## What this exercise asks
1. In the case summary, shorten the paragraph beginning "NZI Bank Ltd v Euro-National Corp Ltd [1992] 3 NZLR 528 is a cited case" while keeping its main facts.
2. Which judges sat on the case described in the case summary?
3. Continue the case summary, starting after its last sentence.

## Source passage
- Court: Court of Appeal of New Zealand
- Full case name: NZI Bank Ltd & Watstone Fifty Seven Ltd & DFC Financial Services Ltd & DFC New Zealand Ltd v Euro-National Corporation Ltd (First Respondent), R M Petricevic (Second Respondent), Petricevic Financial Services Limited (Third Respondent)
- Decided: 12 June 1992
- Citation: [1992] 3 NZLR 528

Court membership
- Judges sitting: Cooke P, Richardson J, Gault J

= NZI Bank Ltd v Euro-National Corp Ltd =

NZI Bank Ltd v Euro-National Corp Ltd [1992] 3 NZLR 528 is a cited case in New Zealand regarding whether a contract illegal under law, can be subsequently validated under the Illegal Contracts Act 1970.

==Background==
The employees of Euro-National devised a complicated scheme to purchase Euro-National shares that were financed by Euro-National.

But the time under section 62(1) of the Companies Act [1955] made it illegal for a company to financially assist in the purchase of its own shares (since repealed), although there were numerous exceptions, such as financing share purchases of employees.

## Supplied information
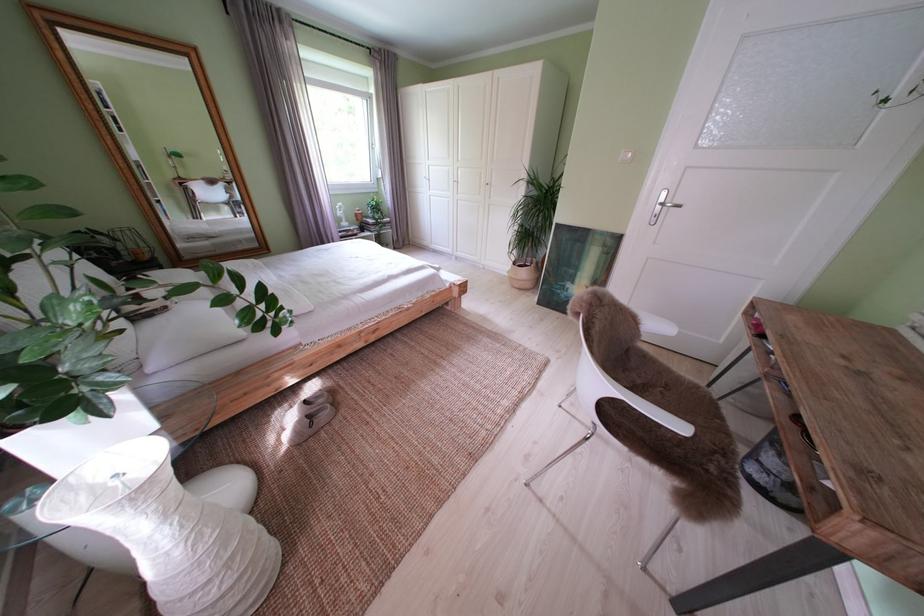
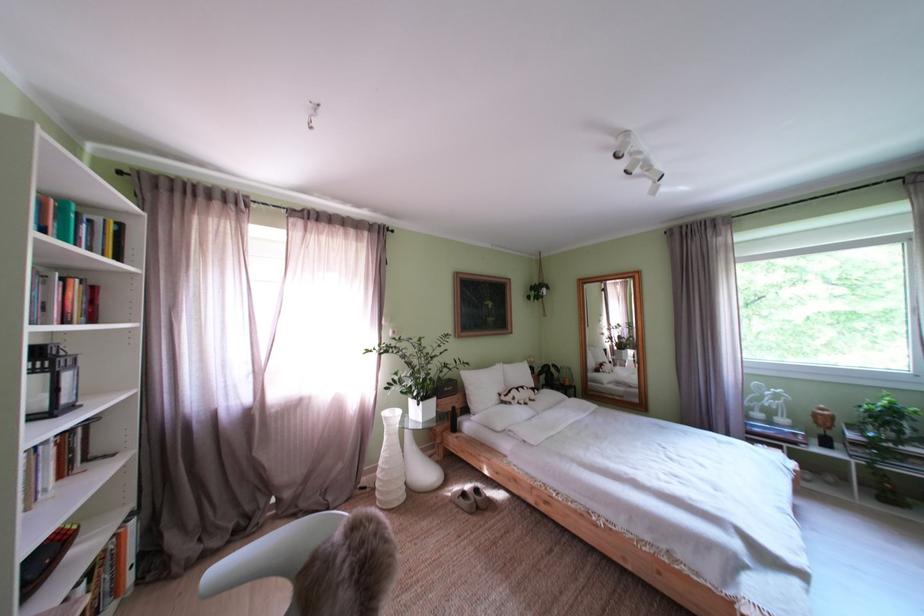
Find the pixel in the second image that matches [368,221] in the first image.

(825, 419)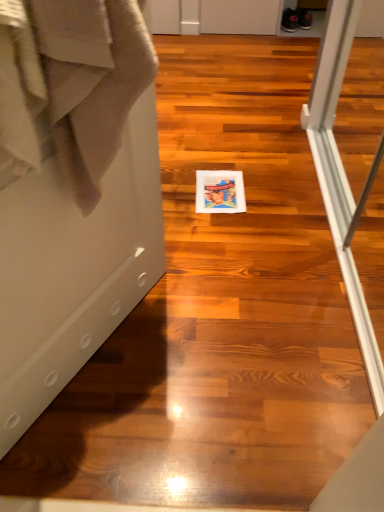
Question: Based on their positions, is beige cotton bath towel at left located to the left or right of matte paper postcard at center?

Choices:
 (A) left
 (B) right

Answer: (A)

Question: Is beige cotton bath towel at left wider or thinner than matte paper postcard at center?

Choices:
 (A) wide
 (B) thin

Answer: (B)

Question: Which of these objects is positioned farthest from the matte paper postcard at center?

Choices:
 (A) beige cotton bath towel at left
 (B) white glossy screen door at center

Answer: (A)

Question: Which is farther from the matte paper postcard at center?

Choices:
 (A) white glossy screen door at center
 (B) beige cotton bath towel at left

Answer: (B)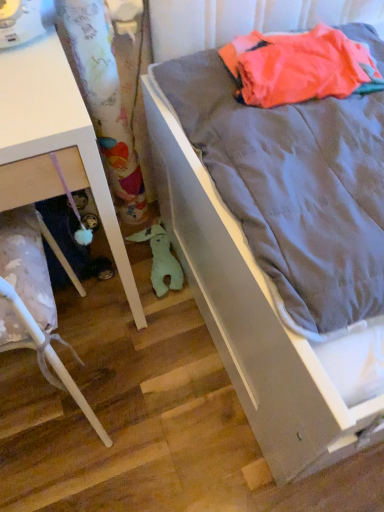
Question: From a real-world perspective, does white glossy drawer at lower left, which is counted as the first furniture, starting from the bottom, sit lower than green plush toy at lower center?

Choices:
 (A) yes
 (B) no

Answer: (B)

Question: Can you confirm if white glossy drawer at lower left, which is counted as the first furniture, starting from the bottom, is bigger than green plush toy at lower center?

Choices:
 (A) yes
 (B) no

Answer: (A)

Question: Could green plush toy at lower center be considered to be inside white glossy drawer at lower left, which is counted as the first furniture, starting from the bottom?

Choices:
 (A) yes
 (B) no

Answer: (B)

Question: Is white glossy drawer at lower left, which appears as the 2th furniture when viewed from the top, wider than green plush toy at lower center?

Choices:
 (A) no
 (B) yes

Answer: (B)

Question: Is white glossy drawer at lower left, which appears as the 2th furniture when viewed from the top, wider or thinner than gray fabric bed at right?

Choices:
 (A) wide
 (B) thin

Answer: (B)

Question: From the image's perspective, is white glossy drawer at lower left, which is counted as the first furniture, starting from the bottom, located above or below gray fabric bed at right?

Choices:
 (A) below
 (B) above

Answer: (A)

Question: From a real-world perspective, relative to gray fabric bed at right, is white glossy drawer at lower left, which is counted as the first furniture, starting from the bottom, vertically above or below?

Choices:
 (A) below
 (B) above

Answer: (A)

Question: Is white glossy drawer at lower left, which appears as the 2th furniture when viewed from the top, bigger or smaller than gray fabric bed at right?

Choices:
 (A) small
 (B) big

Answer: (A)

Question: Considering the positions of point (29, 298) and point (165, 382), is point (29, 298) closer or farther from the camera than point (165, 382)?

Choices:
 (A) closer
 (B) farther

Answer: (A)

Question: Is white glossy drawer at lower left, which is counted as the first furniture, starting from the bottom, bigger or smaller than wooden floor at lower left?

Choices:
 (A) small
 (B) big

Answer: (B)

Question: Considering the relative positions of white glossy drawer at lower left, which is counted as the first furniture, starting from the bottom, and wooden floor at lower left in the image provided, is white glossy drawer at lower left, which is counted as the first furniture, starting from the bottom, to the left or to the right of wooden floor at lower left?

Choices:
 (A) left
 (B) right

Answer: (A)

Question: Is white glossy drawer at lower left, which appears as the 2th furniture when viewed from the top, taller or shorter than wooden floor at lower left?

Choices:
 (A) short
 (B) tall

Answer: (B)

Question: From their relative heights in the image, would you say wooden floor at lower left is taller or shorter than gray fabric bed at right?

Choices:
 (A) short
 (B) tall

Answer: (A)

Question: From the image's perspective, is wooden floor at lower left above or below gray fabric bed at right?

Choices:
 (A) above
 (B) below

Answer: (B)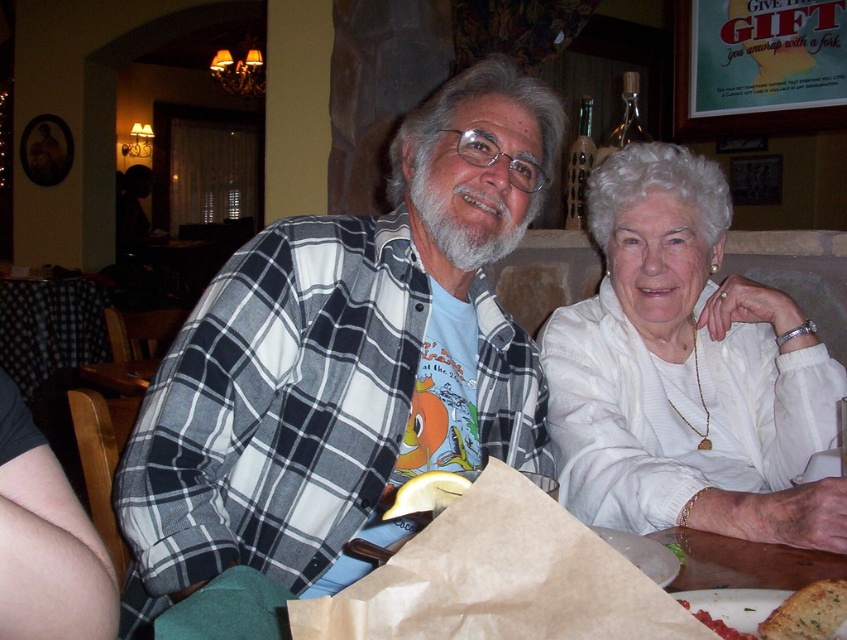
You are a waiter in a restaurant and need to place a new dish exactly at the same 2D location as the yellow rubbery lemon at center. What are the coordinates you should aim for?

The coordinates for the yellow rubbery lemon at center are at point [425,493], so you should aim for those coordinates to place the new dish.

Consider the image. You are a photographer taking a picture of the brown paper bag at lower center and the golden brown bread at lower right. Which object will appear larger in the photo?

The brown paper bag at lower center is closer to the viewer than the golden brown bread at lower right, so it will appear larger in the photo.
--
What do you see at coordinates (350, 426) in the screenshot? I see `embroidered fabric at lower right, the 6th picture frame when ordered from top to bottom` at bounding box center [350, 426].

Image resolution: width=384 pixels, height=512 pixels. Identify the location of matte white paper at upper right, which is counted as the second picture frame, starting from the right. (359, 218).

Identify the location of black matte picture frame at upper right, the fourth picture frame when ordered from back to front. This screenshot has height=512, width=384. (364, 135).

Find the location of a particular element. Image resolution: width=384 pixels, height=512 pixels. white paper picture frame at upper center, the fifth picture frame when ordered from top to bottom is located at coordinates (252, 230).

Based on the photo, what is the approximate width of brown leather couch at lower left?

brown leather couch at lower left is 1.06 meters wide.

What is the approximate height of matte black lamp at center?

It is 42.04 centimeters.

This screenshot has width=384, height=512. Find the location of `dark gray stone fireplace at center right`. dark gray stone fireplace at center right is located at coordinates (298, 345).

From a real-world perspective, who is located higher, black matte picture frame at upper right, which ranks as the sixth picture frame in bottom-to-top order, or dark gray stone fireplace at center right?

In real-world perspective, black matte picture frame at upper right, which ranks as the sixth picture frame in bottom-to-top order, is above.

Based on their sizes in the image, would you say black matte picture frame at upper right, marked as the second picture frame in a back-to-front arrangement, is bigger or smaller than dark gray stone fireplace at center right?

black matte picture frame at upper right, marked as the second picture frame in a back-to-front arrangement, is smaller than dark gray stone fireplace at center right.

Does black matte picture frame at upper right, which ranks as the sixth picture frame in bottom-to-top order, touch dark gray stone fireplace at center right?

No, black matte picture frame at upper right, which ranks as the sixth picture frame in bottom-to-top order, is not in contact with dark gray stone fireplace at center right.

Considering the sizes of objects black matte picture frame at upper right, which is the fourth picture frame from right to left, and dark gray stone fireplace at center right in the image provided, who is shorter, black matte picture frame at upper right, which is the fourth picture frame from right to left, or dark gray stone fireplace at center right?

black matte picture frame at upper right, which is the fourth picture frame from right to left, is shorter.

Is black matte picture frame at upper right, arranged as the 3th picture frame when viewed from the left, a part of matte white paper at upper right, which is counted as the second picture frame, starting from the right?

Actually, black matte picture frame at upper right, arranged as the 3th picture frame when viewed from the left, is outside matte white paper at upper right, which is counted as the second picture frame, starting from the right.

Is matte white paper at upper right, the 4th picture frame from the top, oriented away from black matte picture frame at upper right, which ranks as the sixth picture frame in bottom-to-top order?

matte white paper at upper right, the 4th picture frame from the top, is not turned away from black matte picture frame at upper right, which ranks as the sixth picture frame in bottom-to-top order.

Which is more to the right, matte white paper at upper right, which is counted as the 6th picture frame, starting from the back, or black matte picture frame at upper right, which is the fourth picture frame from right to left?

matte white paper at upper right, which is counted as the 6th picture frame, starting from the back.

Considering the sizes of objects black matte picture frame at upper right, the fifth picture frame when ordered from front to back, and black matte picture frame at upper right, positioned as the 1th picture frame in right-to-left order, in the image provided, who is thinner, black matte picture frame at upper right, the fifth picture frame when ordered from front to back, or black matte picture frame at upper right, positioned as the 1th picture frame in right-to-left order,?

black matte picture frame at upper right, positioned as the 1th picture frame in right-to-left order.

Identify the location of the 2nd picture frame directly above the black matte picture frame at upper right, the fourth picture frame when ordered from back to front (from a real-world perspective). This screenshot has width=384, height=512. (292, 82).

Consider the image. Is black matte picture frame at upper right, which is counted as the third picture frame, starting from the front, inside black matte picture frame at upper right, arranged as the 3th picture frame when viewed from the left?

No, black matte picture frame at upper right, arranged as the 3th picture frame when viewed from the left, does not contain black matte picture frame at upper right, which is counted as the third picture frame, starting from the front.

## Response list
1. NZI Bank Ltd v Euro-National Corp Ltd [1992] 3 NZLR 528 is a New Zealand case on whether a contract that is illegal under law can later be validated under the Illegal Contracts Act 1970.

2. Cooke P, Richardson J and Gault J.

3.
Whilst the Act deemed such a transaction "illegal" under the law, the Act did not expressly exclude validation as relief.

As a result, NZI sought validation of the transaction in question.

==Decision==
As the object of section 62(1) was to protect the interests of the shareholders and creditors of Euro-National, the court refused to grant validation. Richardson J stated "The deficiencies of the present arrangement cannot be categorized as procedural or technical. They go to the heart of the proviso".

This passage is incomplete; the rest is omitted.